Quest’estate ho deciso di dare ascolto a Flavia che in un suo post suggeriva alcune letture da fare sotto l’ombrellone (o sul divano, dato il meteo molto poco favorevole). Mi sono quindi imbattuta ne “Il mondo della rete. Quali i diritti, quali i vincoli” di Stefano Rodotà, che caldamente consiglio.
L’autore affronta diverse tematiche, tutte estremamente attuali ed estremamente importanti, ma una in particolare ha attirato la mia attenzione e ha fatto nascere la mia riflessione: come rivendicare il “diritto all’oblio” in un mondo devoto alla condivisione Social di qualsiasi dato personale e non? In un mondo in cui le persone che agiscono sul web vengono spesso ridotti a meri algoritmi per indicizzare i consumi?
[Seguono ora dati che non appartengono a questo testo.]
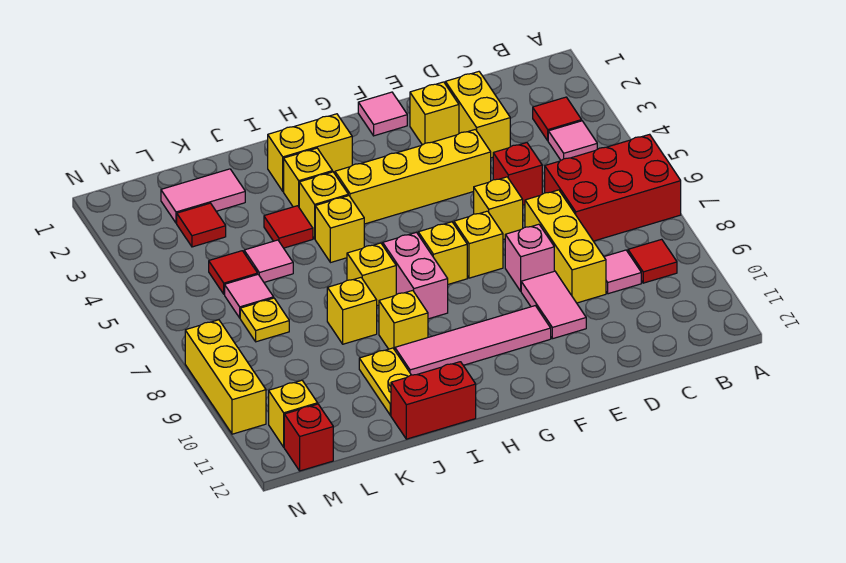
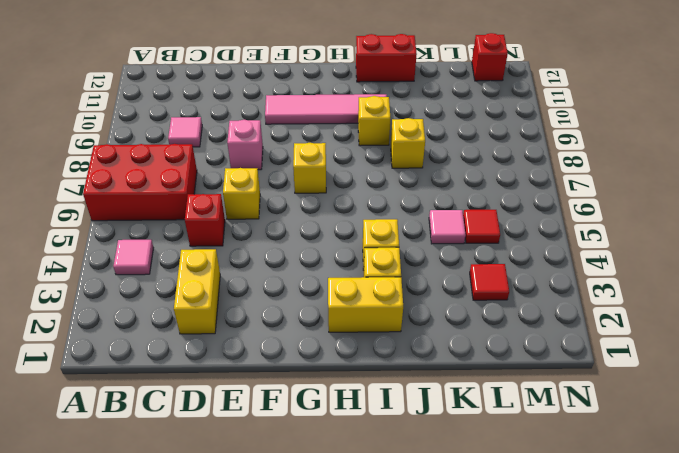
none -> red 1x1 tile [533,97,582,141]
none -> red 1x1 tile [628,239,677,283]
none -> yellow 1x3 brick [525,190,606,303]
none -> yellow 1x1 brick [410,82,459,145]

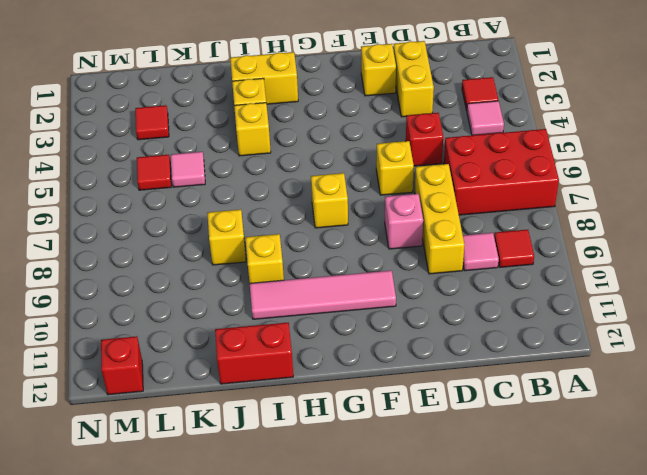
none -> yellow 1x4 brick [335,129,491,224]
none -> pink 1x2 tile [521,271,586,339]
none -> pink 1x1 tile [358,92,407,136]
none -> yellow 1x1 brick [454,211,503,278]

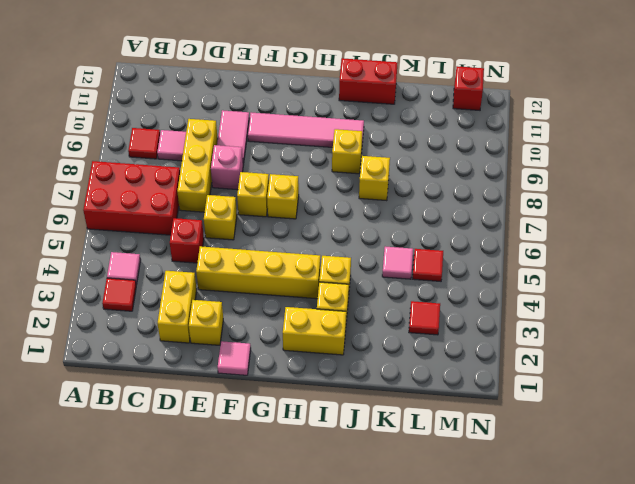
none -> pink 1x2 brick [383,232,448,319]
none -> yellow 1x1 brick [315,196,364,263]
none -> yellow 1x1 brick [347,243,396,306]
none -> red 1x1 tile [264,206,313,248]

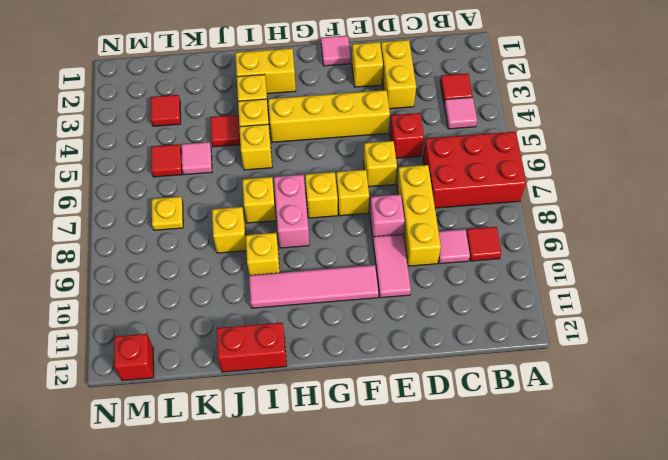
none -> yellow 1x2 plate [359,348,411,415]
none -> pink 1x2 tile [161,169,245,223]
none -> pink 1x1 tile [225,275,274,318]
none -> yellow 1x1 brick [269,380,318,447]

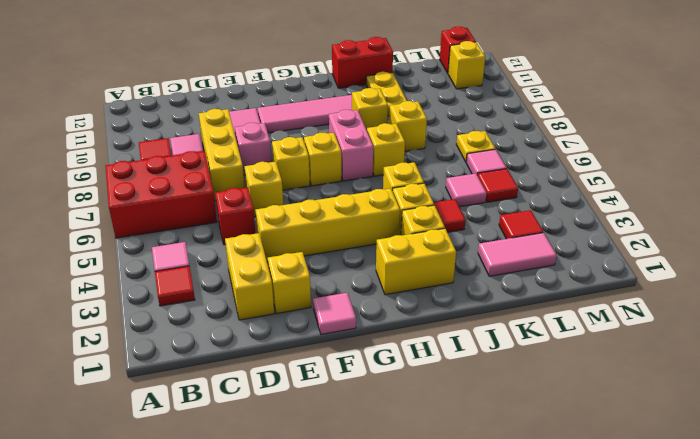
none -> yellow 1x3 brick [185,320,266,434]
Facciamo un passo indietro.
Il diritto all’oblio e alla cancellazione dei dati personali viene disciplinato all’art.16 del Regolamento sulla protezione dei dati personali, pubblicato il 25 gennaio 2012 dalla Commissione europea. Esso stabilisce che ogni c.d. “persona digitale” possa tracciare ogni sua informazione immessa nel mondo della rete, seguirla e, se necessario, anche cancellarla e rimuoverla definitivamente dal web. Il tutto in una politica garantistica della tutela della privacy, in cui ogni individuo abbia la possibilità di essere considerato un vero e proprio “cittadino del web”, libero di disporre dei suoi dati, dei suoi post, link, etc.
Nondimeno, la Corte di Giustizia dell’Unione Europea ha siglato l’essenzialità di questo diritto con una recente sentenza del 13 Maggio 2014, con cui ha obbligato Google a rimuovere i link ritenuti non più accessibili al web da parte del richiedente (rimando alla lettura completa della sentenza).
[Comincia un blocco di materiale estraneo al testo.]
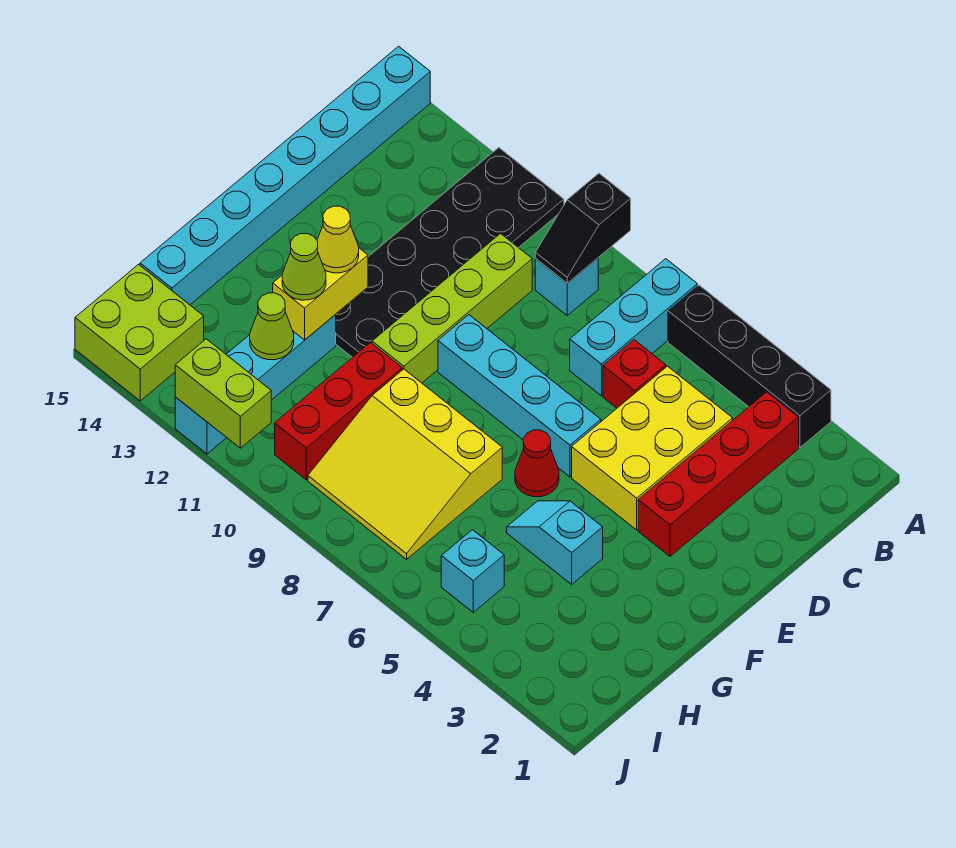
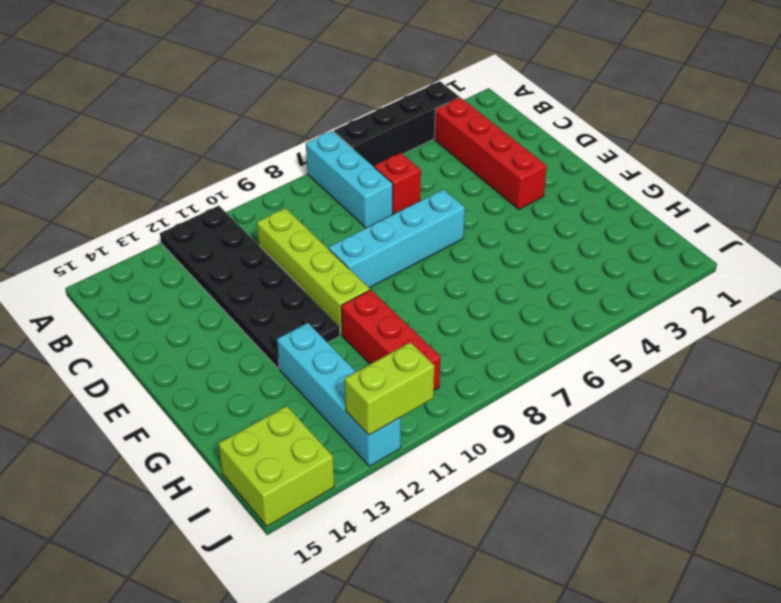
none -> cyan 1x8 brick [140,46,430,305]
none -> cyan 1x1 brick [535,258,598,315]
none -> yellow 2x3 brick [572,366,733,530]

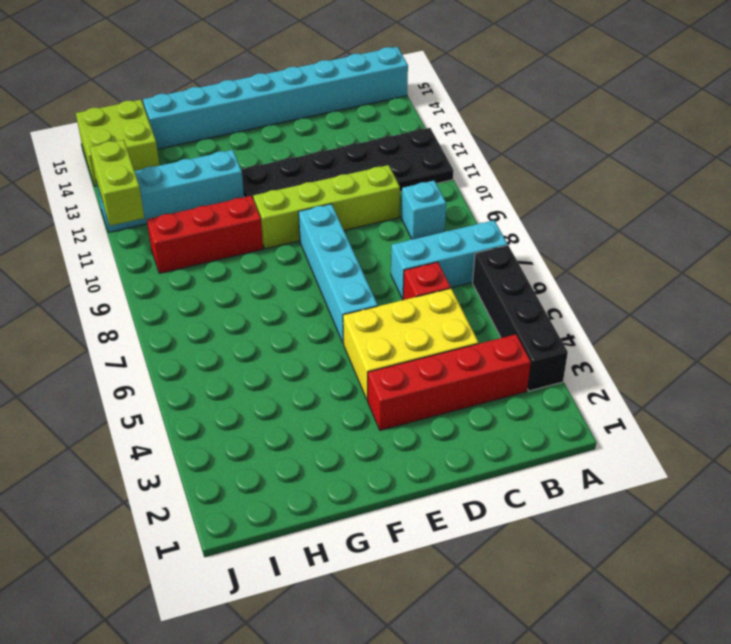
none -> red 1x1 cone [515,430,559,497]
none -> cyan 1x2 slope [507,501,603,584]
none -> yellow 3x3 slope [308,369,502,559]

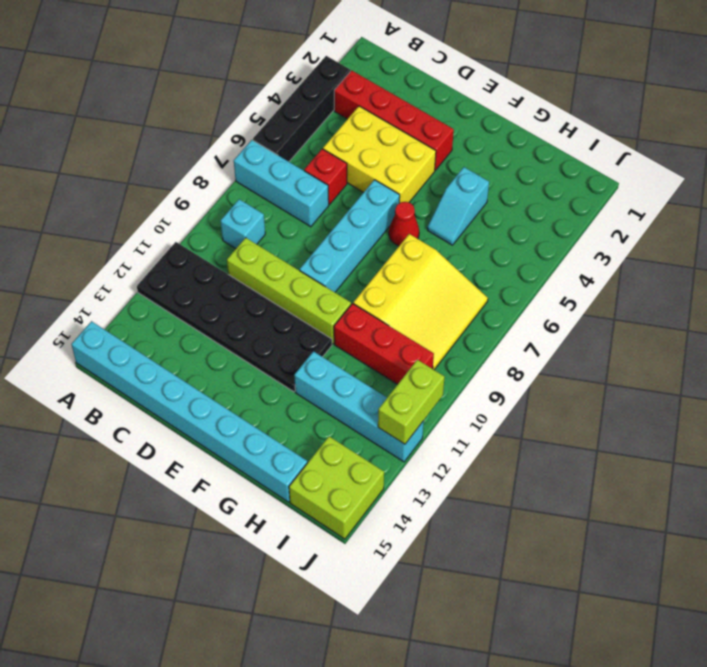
none -> cyan 1x1 brick [441,530,504,612]
none -> black 1x2 slope [535,173,631,283]
none -> yellow 1x2 brick [273,248,368,340]

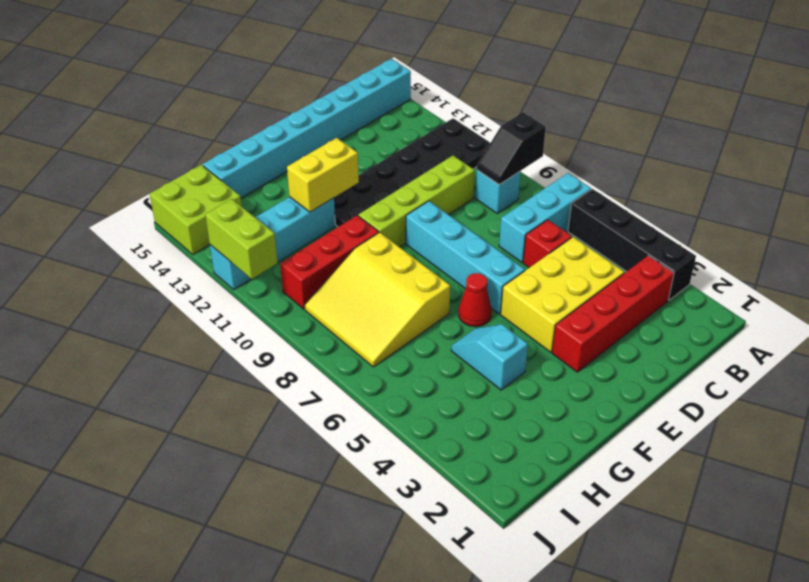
none -> cyan 1x1 brick [441,530,504,612]
none -> lime 1x1 cone [250,293,294,360]
none -> yellow 1x1 cone [317,206,359,273]

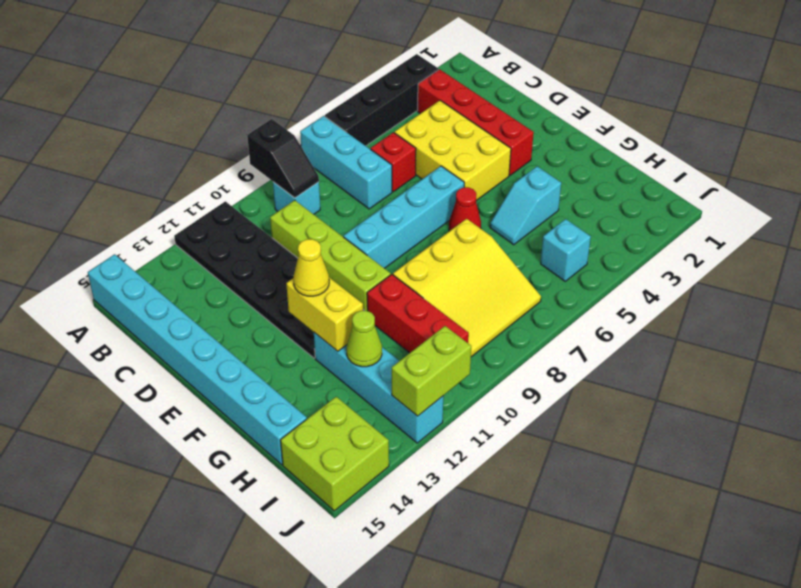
none -> lime 1x1 cone [282,234,326,300]

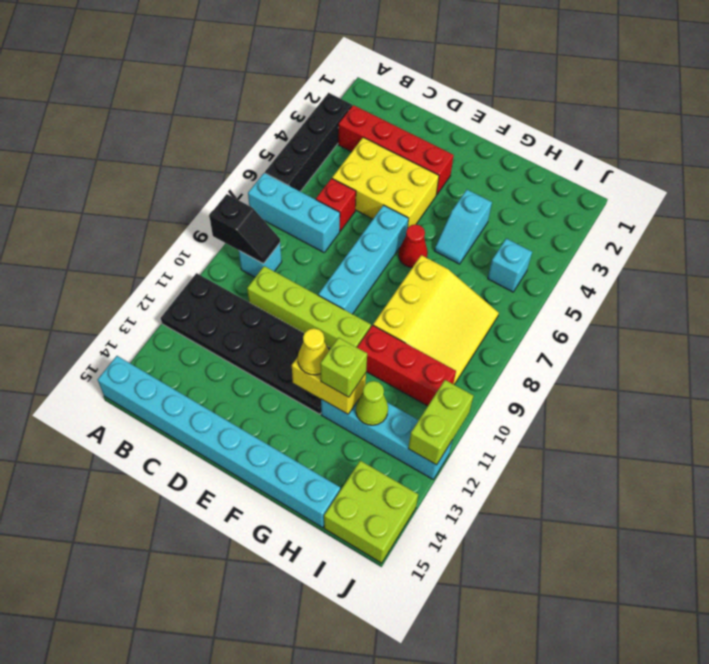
lime 1x1 brick [320,338,367,397] -> lime 1x1 cone [282,234,326,300]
La questione mi sembra chiara e corretta: io individuo devo poter disporre delle mie “proprietà” autonomamente, e devo dunque avere l’assoluta libertà di inserire e rimuovere dal web qualsiasi cosa mi riguardi.
A questo punto però mi sorge un dubbio. È veramente questo che tutti desiderano? A volte ritengo di no.
Ovviamente alle aziende non conviene: grazie ad alcuni algoritmi possono identificare gli interessi, i desideri ed anche i bisogni del loro target di riferimento, con una contemporanea riduzione della persona a consumatore. Esse hanno dunque bisogno della citata “damnatio memoriae”, l’attuale obbligo del ricordo, che Rodotà riporta. E per lo sviluppo del mercato è sicuramente una questione irrinunciabile.
Ciò che più mi ha fatto riflettere leggendo questi dati, sono però le stesse persone che, di fatto, spesso non dimostrano alcuna necessità e voglia di privacy nel momento in cui accedono al web. Si vede di frequente, infatti, un (ab)uso spropositato degli strumenti social, in cui vengono immessi dati non solo personali, ma talvolta personalissimi.
Nel momento in cui tali soggetti inseriscono queste nozioni, di certo non si pongono il problema della tracciabilità delle stesse. Forse per scarsa informazione, spesso con estrema coscienza e volontà di diffusione “worldwide”, assolutamente non per farle cadere nell’oblio. Cambieranno poi idea quando questi dati diverranno sconvenienti in un secondo momento? Sarà allora che vorranno fare un passo indietro? È vero che nessuno deve essere “prigioniero” del proprio passato, ma non sarebbe forse necessaria anche un’azione preventiva per la tutela della privacy, e non semplicemente una successiva rivendicazione del diritto all’oblio? Si dovrebbe, a mio parere, informare di più prima dell’accesso nel mondo della rete, agire anticipando i possibili riscontri negativi, non solo sfruttare gli strumenti legislativi a posteriori.
Interessi del mercato da un lato, diritti personali dall’altro. Riportando le parole di Rodotà “Internet deve imparare a dimenticare, si è detto, anche per sfuggire al destino del Funes di Borges, condannato a ricordare tutto. La via di una memoria sociale selettiva, legata al rispetto dei fondamentali diritti della persona, può indicizzarci verso l’equilibrio necessario nel tempo della grande trasformazione tecnologica”.
La verità come sempre sta nel mezzo. Anche se Google continuerà a ricordare, le persone continueranno a dimenticare (forse).